Il calcolo non è difficile. Per la Regione, fra presidente assessori e consiglieri spendiamo 7 milioni 600 mila euro ogni anno: 5 milioni per le indennità di carica mentre a 2 milioni 600 mila euro ammontano le spese per l’esercizio di mandato. Se stabilissero di versare il 50 per cento di questi introiti per il bene della comunità amministrata e, come stanno le cose, depredata della propria vita, 3 milioni 800 mila euro finirebbero in questo salvadanaio della solidarietà. Quanto ai sessantadue parlamentari del tacco d’Italia, incassano annualmente 9 milioni 672 mila euro, tenendo conto che mediamente un rappresentante del popolo porta a casa tutti i mesi 13 mila euro. Il 50 per cento vale esattamente 4 milioni 836 mila euro. Giacché come direbbe Totò è la somma che fa il totale, il tesoretto accumulato sarebbe pari a 8 milioni 636 mila euro.
Nell’epoca della pandemia, non saremmo inondati da un mare di quattrini. Quelli non bastano mai. Ma per quanto il malloppo raggranellato sia paragonabile alla classica goccia, crediamo che possa contribuire ad alleviare i disagi di quanti, e non sono pochi, non riescono a mettere insieme il pranzo con la cena.
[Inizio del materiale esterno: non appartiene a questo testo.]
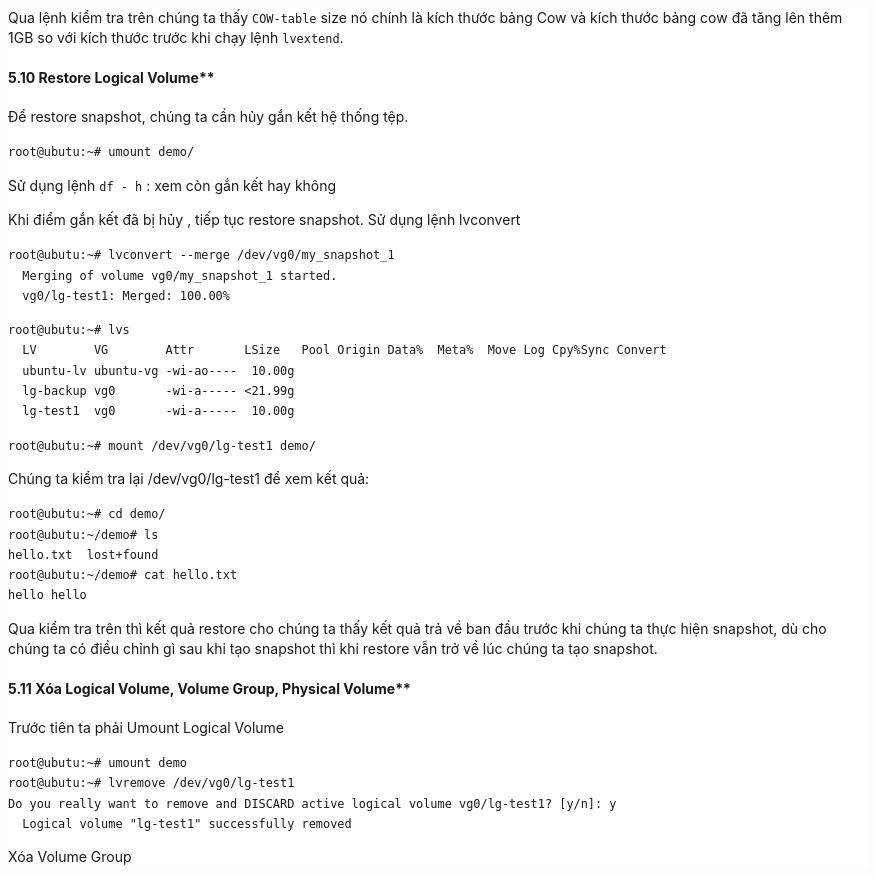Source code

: 
Qua lệnh kiểm tra trên chúng ta thấy `COW-table` size nó chính là kích thước bảng Cow và kích thước bảng cow đã tăng lên thêm 1GB so với kích thước trước khi chạy lệnh `lvextend`.


#### 5.10 Restore Logical Volume**

Để restore snapshot, chúng ta cần hủy gắn kết hệ thống tệp.

`root@ubutu:~# umount demo/`

Sử dụng lệnh `df - h` : xem còn gắn kết hay không

Khi điểm gắn kết đã bị hủy , tiếp tục restore snapshot. Sử dụng lệnh lvconvert


```
root@ubutu:~# lvconvert --merge /dev/vg0/my_snapshot_1
  Merging of volume vg0/my_snapshot_1 started.
  vg0/lg-test1: Merged: 100.00%
```

```
root@ubutu:~# lvs
  LV        VG        Attr       LSize   Pool Origin Data%  Meta%  Move Log Cpy%Sync Convert
  ubuntu-lv ubuntu-vg -wi-ao----  10.00g
  lg-backup vg0       -wi-a----- <21.99g
  lg-test1  vg0       -wi-a-----  10.00g
```

`root@ubutu:~# mount /dev/vg0/lg-test1 demo/`

Chúng ta kiểm tra lại /dev/vg0/lg-test1 để xem kết quả:


```
root@ubutu:~# cd demo/
root@ubutu:~/demo# ls
hello.txt  lost+found
root@ubutu:~/demo# cat hello.txt
hello hello
```



Qua kiểm tra trên thì kết quả restore cho chúng ta thấy kết quả trả về ban đầu trước khi chúng ta thực hiện snapshot, dù cho chúng ta có điều chỉnh gì sau khi tạo snapshot thì khi restore vẫn trở về lúc chúng ta tạo snapshot.

#### 5.11 Xóa Logical Volume, Volume Group, Physical Volume**

Trước tiên ta phải Umount Logical Volume 

```
root@ubutu:~# umount demo
root@ubutu:~# lvremove /dev/vg0/lg-test1
Do you really want to remove and DISCARD active logical volume vg0/lg-test1? [y/n]: y
  Logical volume "lg-test1" successfully removed

```
Xóa Volume Group


[def]: #51--thực-hiện-chia-nhỏ-các-ổ-đĩa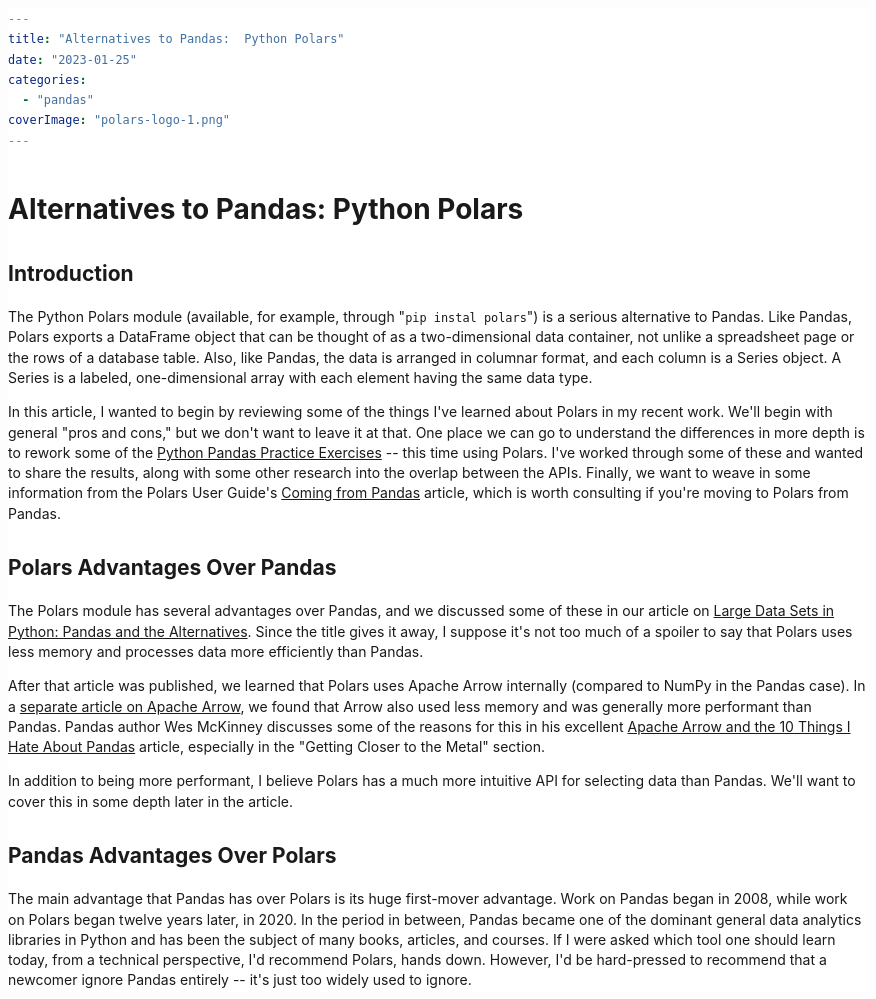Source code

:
 ```yaml
---
title: "Alternatives to Pandas:  Python Polars"
date: "2023-01-25"
categories: 
  - "pandas"
coverImage: "polars-logo-1.png"
---
```

# Alternatives to Pandas:  Python Polars
## Introduction

The Python Polars module (available, for example, through "`pip instal polars`") is a serious alternative to Pandas. Like Pandas, Polars exports a DataFrame object that can be thought of as a two-dimensional data container, not unlike a spreadsheet page or the rows of a database table. Also, like Pandas, the data is arranged in columnar format, and each column is a Series object. A Series is a labeled, one-dimensional array with each element having the same data type.

In this article, I wanted to begin by reviewing some of the things I've learned about Polars in my recent work. We'll begin with general "pros and cons," but we don't want to leave it at that. One place we can go to understand the differences in more depth is to rework some of the [Python Pandas Practice Exercises](https://codesolid.com/pandas-practice-examples/) -- this time using Polars. I've worked through some of these and wanted to share the results, along with some other research into the overlap between the APIs. Finally, we want to weave in some information from the Polars User Guide's [Coming from Pandas](https://pola-rs.github.io/polars-book/user-guide/coming_from_pandas.html "Coming from Pandas") article, which is worth consulting if you're moving to Polars from Pandas.

## Polars Advantages Over Pandas

The Polars module has several advantages over Pandas, and we discussed some of these in our article on [Large Data Sets in Python: Pandas and the Alternatives](https://codesolid.com/large-data-sets-in-python-pandas-and-the-alternatives/). Since the title gives it away, I suppose it's not too much of a spoiler to say that Polars uses less memory and processes data more efficiently than Pandas.

After that article was published, we learned that Polars uses Apache Arrow internally (compared to NumPy in the Pandas case). In a [separate article on Apache Arrow](https://codesolid.com/python-pyarrow-and-parquet/), we found that Arrow also used less memory and was generally more performant than Pandas. Pandas author Wes McKinney discusses some of the reasons for this in his excellent [Apache Arrow and the 10 Things I Hate About Pandas](https://wesmckinney.com/blog/apache-arrow-pandas-internals/) article, especially in the "Getting Closer to the Metal" section.

In addition to being more performant, I believe Polars has a much more intuitive API for selecting data than Pandas. We'll want to cover this in some depth later in the article.

## Pandas Advantages Over Polars

The main advantage that Pandas has over Polars is its huge first-mover advantage. Work on Pandas began in 2008, while work on Polars began twelve years later, in 2020. In the period in between, Pandas became one of the dominant general data analytics libraries in Python and has been the subject of many books, articles, and courses. If I were asked which tool one should learn today, from a technical perspective, I'd recommend Polars, hands down. However, I'd be hard-pressed to recommend that a newcomer ignore Pandas entirely -- it's just too widely used to ignore.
Senza dimenticare che la Casta darebbe un segnale tutt’altro che ridicolo o populista.
Sarebbe un atto di beneficenza, piuttosto. Potrebbe valere più di qualsiasi espressione di attenzione nei confronti dei più deboli. Avrebbe un’anima la maniera per stare dalla parte di quelli che non vincono.
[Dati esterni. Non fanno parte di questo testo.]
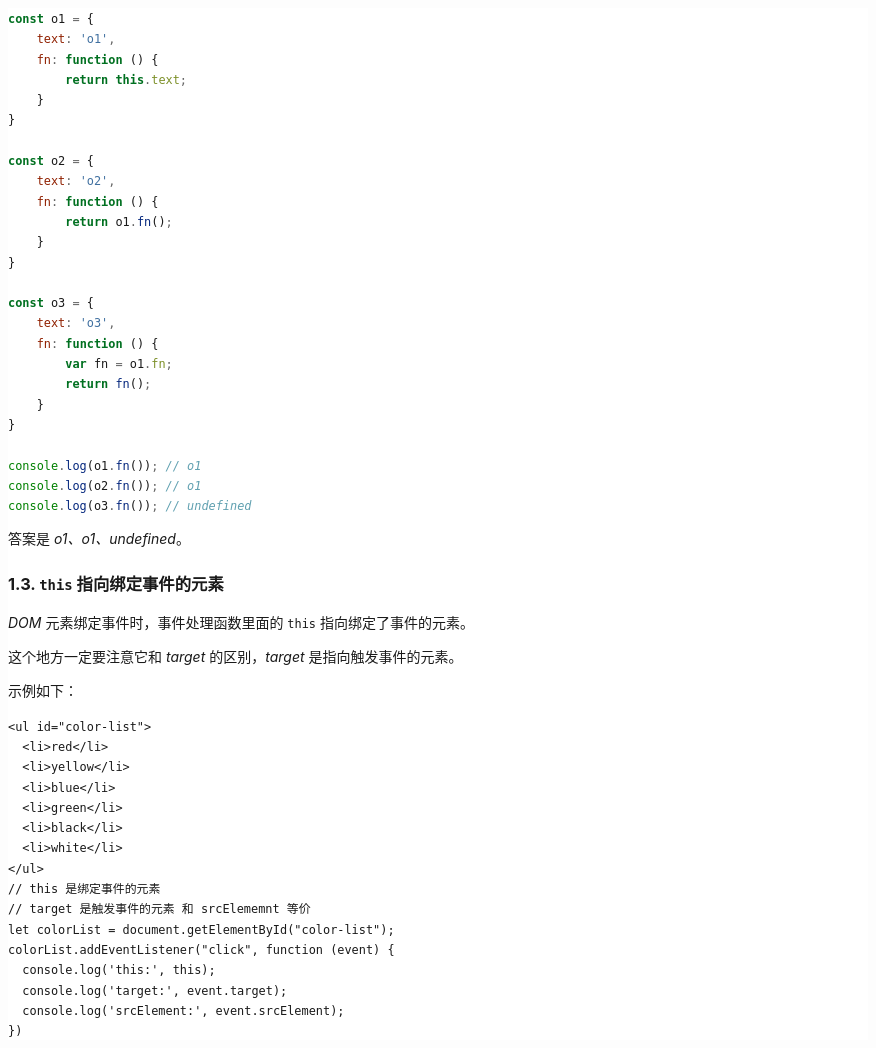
 ```js
const o1 = {
    text: 'o1',
    fn: function () {
        return this.text;
    }
}

const o2 = {
    text: 'o2',
    fn: function () {
        return o1.fn();
    }
}

const o3 = {
    text: 'o3',
    fn: function () {
        var fn = o1.fn;
        return fn();
    }
}

console.log(o1.fn()); // o1
console.log(o2.fn()); // o1
console.log(o3.fn()); // undefined
```

答案是 *o1、o1、undefined*。


### 1.3.  `this` 指向绑定事件的元素

*DOM* 元素绑定事件时，事件处理函数里面的  `this` 指向绑定了事件的元素。

这个地方一定要注意它和 *target* 的区别，*target* 是指向触发事件的元素。

示例如下：

```
<ul id="color-list">
  <li>red</li>
  <li>yellow</li>
  <li>blue</li>
  <li>green</li>
  <li>black</li>
  <li>white</li>
</ul>
// this 是绑定事件的元素
// target 是触发事件的元素 和 srcElememnt 等价
let colorList = document.getElementById("color-list");
colorList.addEventListener("click", function (event) {
  console.log('this:', this);
  console.log('target:', event.target);
  console.log('srcElement:', event.srcElement);
})
```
A pensarci bene, più che di beneficenza si tratterebbe di decenza. Visto che gli eletti continuano a incassare lauti compensi senza affannarsi più di tanto nelle celebrate aule dove si esercita (o dovrebbe essere esercitata) la democrazia, ormai sostituita dall’acronimo «dpcm». Sarebbe il modo migliore di fare del bene, esorcizzando una volta per tutte l’ipocrisia schifosa che, fra un provvedimento amministrativo e l’altro, sta riempiendo queste settimane di passione. Buona soltanto per animare i talk show, non per rianimare chi ancora aspetta di incassare i soldi della cassa integrazione. La gente la adora, la decenza.